(Keypoint text descriptions)
━━━━━━━━━━━━━━━━━━━━━━━━━━━━━━

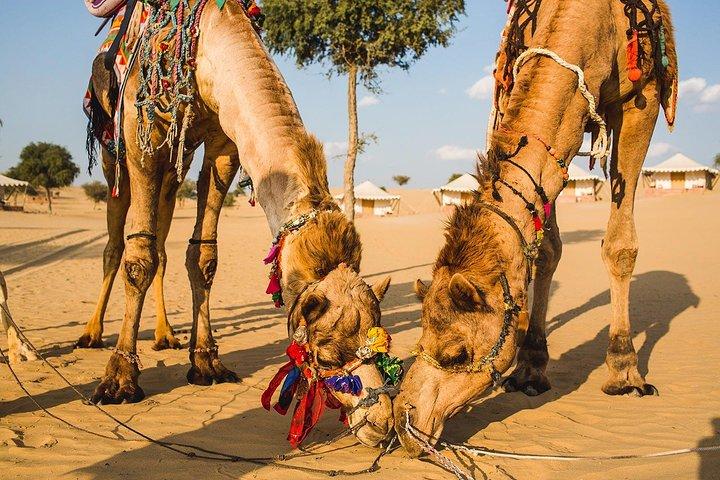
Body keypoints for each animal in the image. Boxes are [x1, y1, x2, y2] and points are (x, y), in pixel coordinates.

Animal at [84, 1, 393, 447]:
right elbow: (137, 257)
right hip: (113, 151)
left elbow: (203, 257)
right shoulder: (143, 133)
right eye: (326, 351)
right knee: (117, 241)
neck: (211, 45)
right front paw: (120, 379)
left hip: (173, 169)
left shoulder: (223, 143)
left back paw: (165, 336)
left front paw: (206, 362)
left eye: (382, 337)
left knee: (163, 238)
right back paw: (91, 334)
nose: (382, 423)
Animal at [395, 0, 678, 455]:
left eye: (457, 353)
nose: (404, 421)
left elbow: (619, 245)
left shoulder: (642, 100)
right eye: (418, 341)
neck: (590, 23)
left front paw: (624, 372)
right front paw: (530, 368)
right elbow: (544, 247)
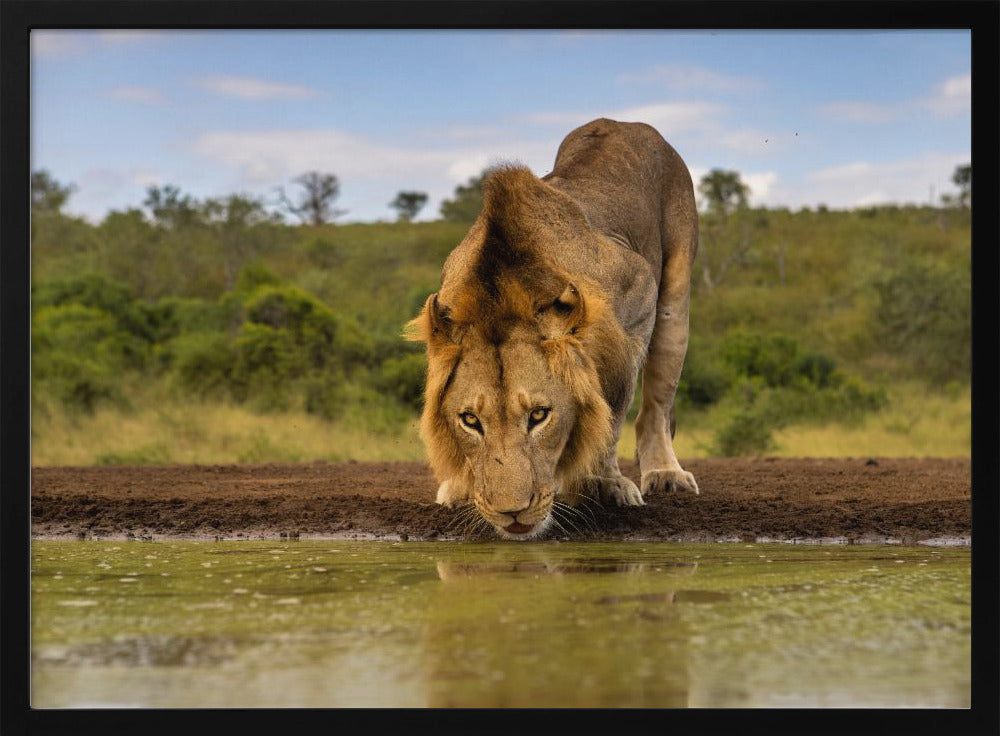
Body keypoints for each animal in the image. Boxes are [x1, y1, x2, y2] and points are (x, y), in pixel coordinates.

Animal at [407, 118, 699, 540]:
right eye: (470, 421)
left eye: (539, 416)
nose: (511, 514)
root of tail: (624, 122)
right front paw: (460, 486)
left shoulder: (639, 294)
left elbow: (612, 412)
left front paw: (604, 483)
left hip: (675, 296)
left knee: (656, 406)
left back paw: (665, 473)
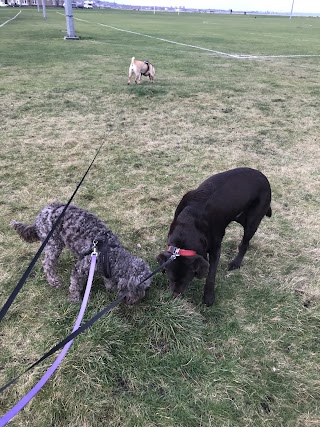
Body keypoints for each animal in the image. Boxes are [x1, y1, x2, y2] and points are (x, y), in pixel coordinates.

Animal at [11, 203, 152, 304]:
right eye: (140, 289)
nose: (133, 302)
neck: (111, 254)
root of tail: (40, 215)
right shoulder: (80, 268)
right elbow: (75, 284)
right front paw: (74, 299)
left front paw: (109, 286)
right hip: (54, 244)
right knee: (47, 263)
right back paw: (54, 281)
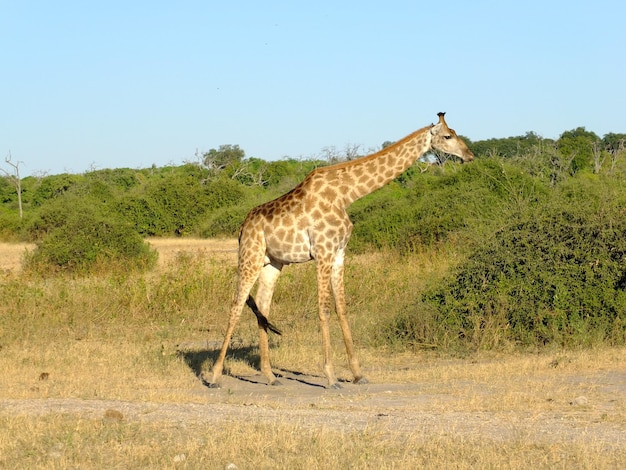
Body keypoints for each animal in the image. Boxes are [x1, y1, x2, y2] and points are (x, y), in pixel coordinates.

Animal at [205, 113, 472, 390]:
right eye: (448, 136)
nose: (470, 155)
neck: (347, 194)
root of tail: (242, 227)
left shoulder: (340, 254)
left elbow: (341, 308)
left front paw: (358, 373)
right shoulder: (323, 252)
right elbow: (323, 309)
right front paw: (331, 377)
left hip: (273, 263)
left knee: (263, 308)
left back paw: (269, 376)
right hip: (250, 256)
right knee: (236, 305)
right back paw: (214, 377)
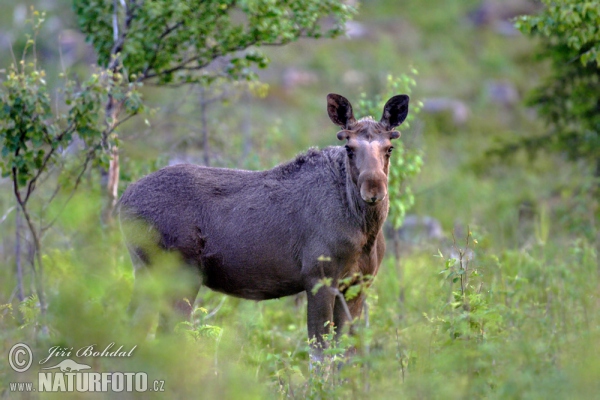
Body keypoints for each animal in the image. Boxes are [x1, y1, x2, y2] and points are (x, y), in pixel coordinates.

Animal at [118, 94, 408, 360]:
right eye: (349, 148)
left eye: (389, 148)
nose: (374, 190)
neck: (365, 231)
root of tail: (122, 202)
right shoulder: (318, 277)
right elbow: (320, 352)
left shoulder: (359, 284)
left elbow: (345, 353)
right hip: (178, 273)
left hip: (146, 271)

━━━━━━━━━━━━━━━━━━━━━━━━━━━━━━

Required work » Print the entries as they stand, first line through the line holding "left shoulder: (639, 294)", with every picture removed.

Output »
Body keypoints for each animal in the image. Boxes are [x1, y1, x2, y2] and points are (x, y), in pixel coordinates.

Animal at [84, 1, 393, 447]:
right elbow: (137, 257)
right hip: (113, 151)
left elbow: (203, 257)
right shoulder: (143, 133)
right eye: (326, 351)
right knee: (117, 241)
neck: (211, 45)
right front paw: (120, 379)
left hip: (173, 169)
left shoulder: (223, 143)
left back paw: (165, 336)
left front paw: (206, 362)
left eye: (382, 337)
left knee: (163, 238)
right back paw: (91, 334)
nose: (382, 423)
Animal at [395, 0, 678, 455]:
left eye: (457, 353)
nose: (404, 421)
left elbow: (619, 245)
left shoulder: (642, 100)
right eye: (418, 341)
neck: (590, 23)
left front paw: (624, 372)
right front paw: (530, 368)
right elbow: (544, 247)
Body keypoints for each animal in the image. Boxes are [x1, y1, x2, y2] and points are (x, y), in pixel coordinates.

Animal at [407, 118, 699, 540]:
right eye: (470, 421)
left eye: (539, 416)
nose: (511, 514)
root of tail: (624, 122)
right front paw: (460, 486)
left shoulder: (639, 294)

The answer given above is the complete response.